Hell, I wasn't even sure I deserved it.

My mind was a fucking mess, going back and forth on what the right thing was. The alcohol clouding my judgement.

“I just thought…” I didn’t look at her, keeping my eyes on the scotch glass in my hand instead. “You know what. It doesn’t matter. I’m sorry.” I don’t even know what she was apologizing for but as I looked up and saw tears in her pretty green eyes, I almost broke and told her everything.

But I couldn’t yet. Because I needed to be certain that even with my father gone, she wouldn’t get wrapped up in the fallout of what her dad had done. I went to reach for her but she turned on her heels and started toward the back door.

Before I could move, I was blocked by Noah and Will.

“You realize that she might not forgive you if you keep acting like this,” Will said gently. I ran a hand through my hair as Noah took the glass out of my hand.

Despite they’re unwavering support in helping me deal with this mess, it had been hard to convince them to keep Quinn unaware. It helped that she wasn’t speaking to them, or at least I thought she wasn’t. They were cagey with information about her, but I devoured any scraps they gave me.

“I’m well aware,” I grumbled and watched as she slipped out to the backyard.

“Do you?” Noah asked. “Because it sure seems like you want to make sure she never comes back to you.” He’d made his anger at me known these last few weeks.

“I know what I’ll lose.” My voice raised, and I took a step toward Noah. “Don’t you dare try and act like I don’t.” The anger that had been fueling me since I left her in bed and walked out was eating at me. I was ready to fight someone, I didn’t care that it was Noah.

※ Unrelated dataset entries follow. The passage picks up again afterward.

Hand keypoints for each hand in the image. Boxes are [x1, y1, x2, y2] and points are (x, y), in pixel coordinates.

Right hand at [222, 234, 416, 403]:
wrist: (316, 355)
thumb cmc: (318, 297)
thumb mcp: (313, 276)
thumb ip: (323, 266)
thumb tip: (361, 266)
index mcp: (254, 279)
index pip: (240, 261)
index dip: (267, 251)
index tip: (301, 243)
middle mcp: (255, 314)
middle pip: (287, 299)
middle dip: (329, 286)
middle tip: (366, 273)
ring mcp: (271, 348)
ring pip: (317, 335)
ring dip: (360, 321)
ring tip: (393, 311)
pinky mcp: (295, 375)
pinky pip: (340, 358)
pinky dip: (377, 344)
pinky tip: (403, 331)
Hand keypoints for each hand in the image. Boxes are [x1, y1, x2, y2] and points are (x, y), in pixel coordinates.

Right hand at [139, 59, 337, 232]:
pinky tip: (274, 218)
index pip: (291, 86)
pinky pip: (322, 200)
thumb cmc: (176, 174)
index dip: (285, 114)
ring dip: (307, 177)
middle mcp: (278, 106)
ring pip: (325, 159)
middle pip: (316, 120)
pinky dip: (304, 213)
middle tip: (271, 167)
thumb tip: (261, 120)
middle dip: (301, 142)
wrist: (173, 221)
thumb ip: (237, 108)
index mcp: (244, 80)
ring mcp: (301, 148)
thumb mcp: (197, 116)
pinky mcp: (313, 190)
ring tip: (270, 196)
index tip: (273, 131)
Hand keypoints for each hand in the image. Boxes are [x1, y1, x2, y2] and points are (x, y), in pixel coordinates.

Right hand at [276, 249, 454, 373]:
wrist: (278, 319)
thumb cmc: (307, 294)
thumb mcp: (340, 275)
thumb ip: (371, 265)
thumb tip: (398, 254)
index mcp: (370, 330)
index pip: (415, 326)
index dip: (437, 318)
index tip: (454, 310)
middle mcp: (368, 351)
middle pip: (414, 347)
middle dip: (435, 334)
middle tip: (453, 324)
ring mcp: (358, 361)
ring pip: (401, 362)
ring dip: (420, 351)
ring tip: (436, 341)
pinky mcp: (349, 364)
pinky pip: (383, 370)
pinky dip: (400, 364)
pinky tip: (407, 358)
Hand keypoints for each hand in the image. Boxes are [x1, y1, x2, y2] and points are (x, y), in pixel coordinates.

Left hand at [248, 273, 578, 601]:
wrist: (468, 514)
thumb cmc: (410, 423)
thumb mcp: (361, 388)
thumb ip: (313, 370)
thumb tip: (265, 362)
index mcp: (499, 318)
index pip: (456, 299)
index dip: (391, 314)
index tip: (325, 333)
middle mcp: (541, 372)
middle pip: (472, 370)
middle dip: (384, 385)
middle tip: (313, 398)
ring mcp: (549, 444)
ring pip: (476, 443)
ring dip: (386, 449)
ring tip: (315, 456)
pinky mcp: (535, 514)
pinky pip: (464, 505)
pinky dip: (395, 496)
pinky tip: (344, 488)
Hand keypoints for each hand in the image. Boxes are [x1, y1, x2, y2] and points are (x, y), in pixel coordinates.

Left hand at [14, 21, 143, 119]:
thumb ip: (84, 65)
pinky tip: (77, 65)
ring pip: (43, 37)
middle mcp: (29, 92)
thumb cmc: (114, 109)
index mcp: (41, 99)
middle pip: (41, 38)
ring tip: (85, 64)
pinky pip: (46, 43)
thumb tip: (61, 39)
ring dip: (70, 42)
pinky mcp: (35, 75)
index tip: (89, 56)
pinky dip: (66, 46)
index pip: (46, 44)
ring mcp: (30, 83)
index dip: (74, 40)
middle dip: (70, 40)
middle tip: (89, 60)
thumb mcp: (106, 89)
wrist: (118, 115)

Will stepped between us. “Noah, go cool off and then check on Quinn,” he said in his lawyer voice, the calmness of it always irritated me.

“You don’t seem to understand that we’re losing her too. You brought her into the group and now we’re all attached, but she isn’t even fucking talking to us either.” Noah glared at me for another moment before walking away.

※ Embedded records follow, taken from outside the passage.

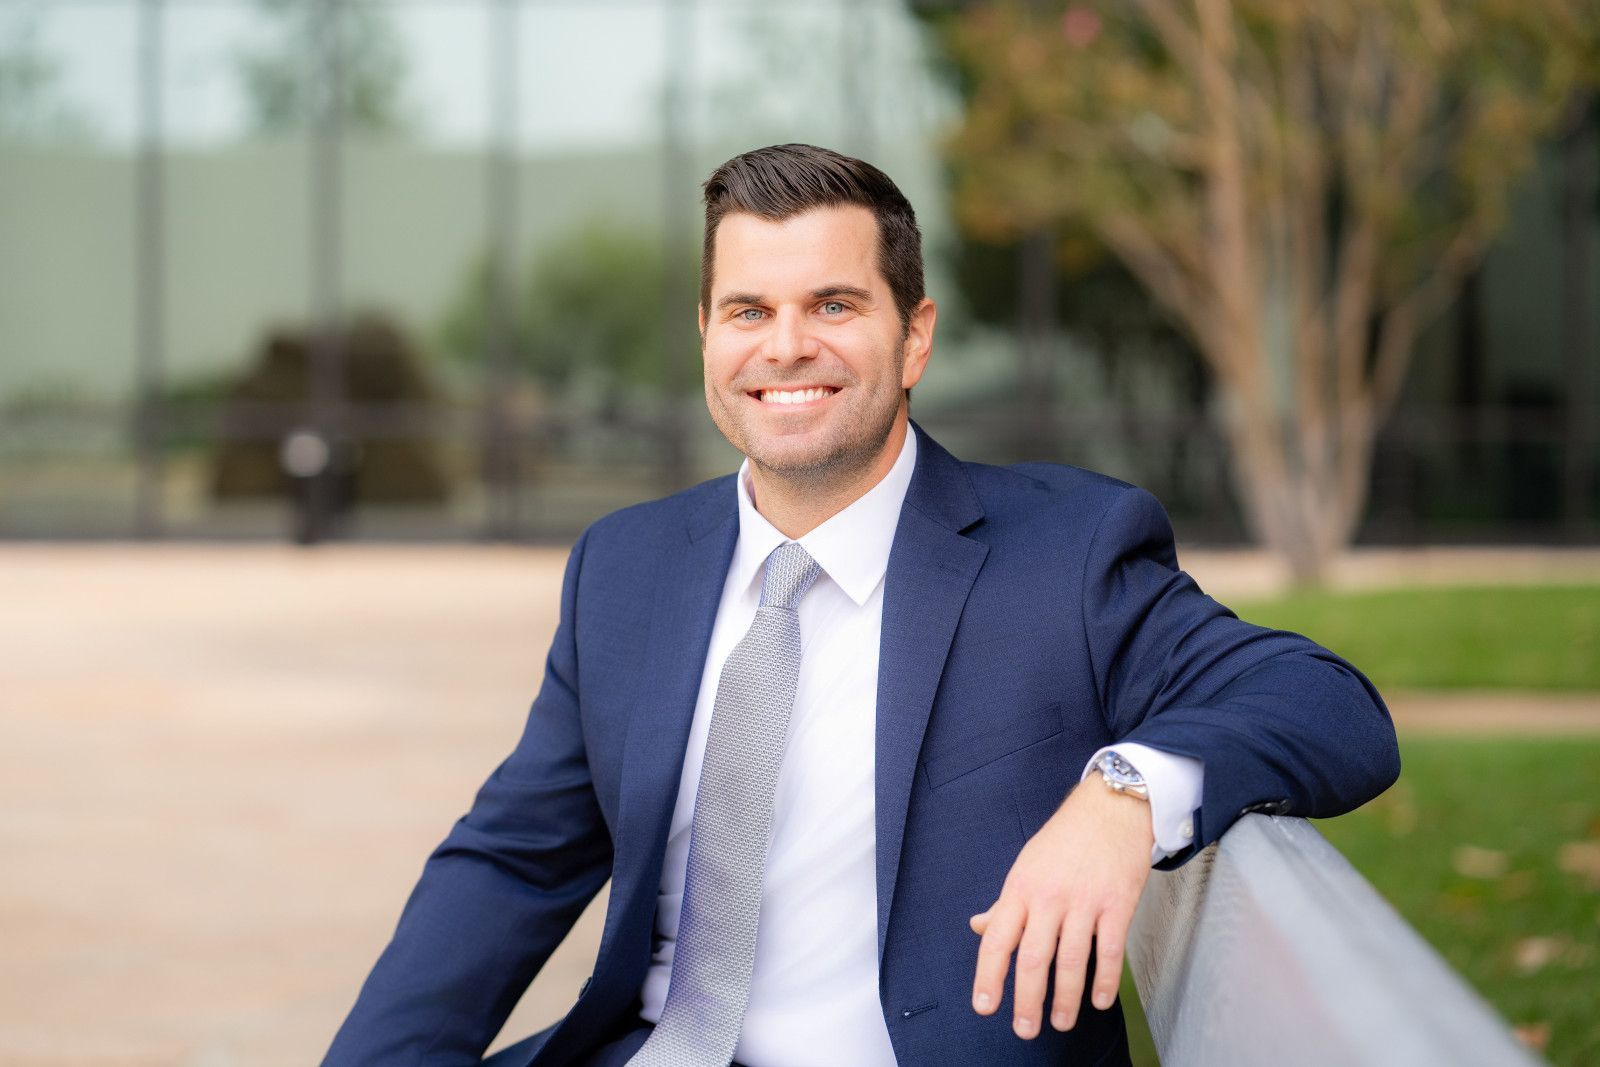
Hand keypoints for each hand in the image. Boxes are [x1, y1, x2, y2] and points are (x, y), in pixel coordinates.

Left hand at [969, 778, 1153, 1038]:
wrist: (1110, 809)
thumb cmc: (1064, 839)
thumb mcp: (1025, 866)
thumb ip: (1005, 903)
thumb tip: (979, 927)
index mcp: (1020, 888)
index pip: (997, 939)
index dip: (988, 976)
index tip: (985, 1006)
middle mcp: (1049, 897)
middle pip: (1033, 958)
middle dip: (1027, 1000)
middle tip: (1025, 1029)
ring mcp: (1084, 901)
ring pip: (1071, 960)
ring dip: (1066, 998)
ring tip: (1060, 1022)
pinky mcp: (1117, 904)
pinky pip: (1110, 950)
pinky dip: (1104, 980)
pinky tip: (1099, 1000)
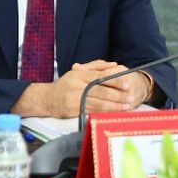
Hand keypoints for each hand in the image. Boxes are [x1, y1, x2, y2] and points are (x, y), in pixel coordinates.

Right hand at [14, 60, 140, 117]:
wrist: (47, 99)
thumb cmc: (66, 84)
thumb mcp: (78, 71)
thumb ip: (97, 66)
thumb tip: (114, 65)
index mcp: (80, 75)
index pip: (100, 77)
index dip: (114, 81)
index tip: (127, 83)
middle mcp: (78, 87)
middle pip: (101, 91)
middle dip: (118, 95)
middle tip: (130, 97)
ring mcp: (76, 100)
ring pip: (99, 103)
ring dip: (114, 105)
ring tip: (126, 106)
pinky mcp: (75, 111)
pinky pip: (93, 112)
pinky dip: (105, 112)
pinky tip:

I knew they all cared for her like a sister, but I didn’t expect her to shut them out. Just me.

Will turned to face me. “He’s not wrong. You only have to hold on a little while longer. I have my side almost sorted. But she’s hurting. You hurt her today, she was so unsure about coming here. My advice, don’t talk to her again unless you’re level-headed and have had a litre of water.”

“Because hugging her then brushing her off isn’t doing her any good,” Asher added as he came to stand next to Will, likely hearing everything that had been going on.

“It’s killing me,” I said in a rough voice.

“I know. But it’s killing her too. And she doesn’t know the real reason, you do.” I let out a breath and took the water that Will passed me.

They were both right, I couldn’t do this to her again. But what I could do was fix this shit and then grovel. I needed to do it now before it was too late.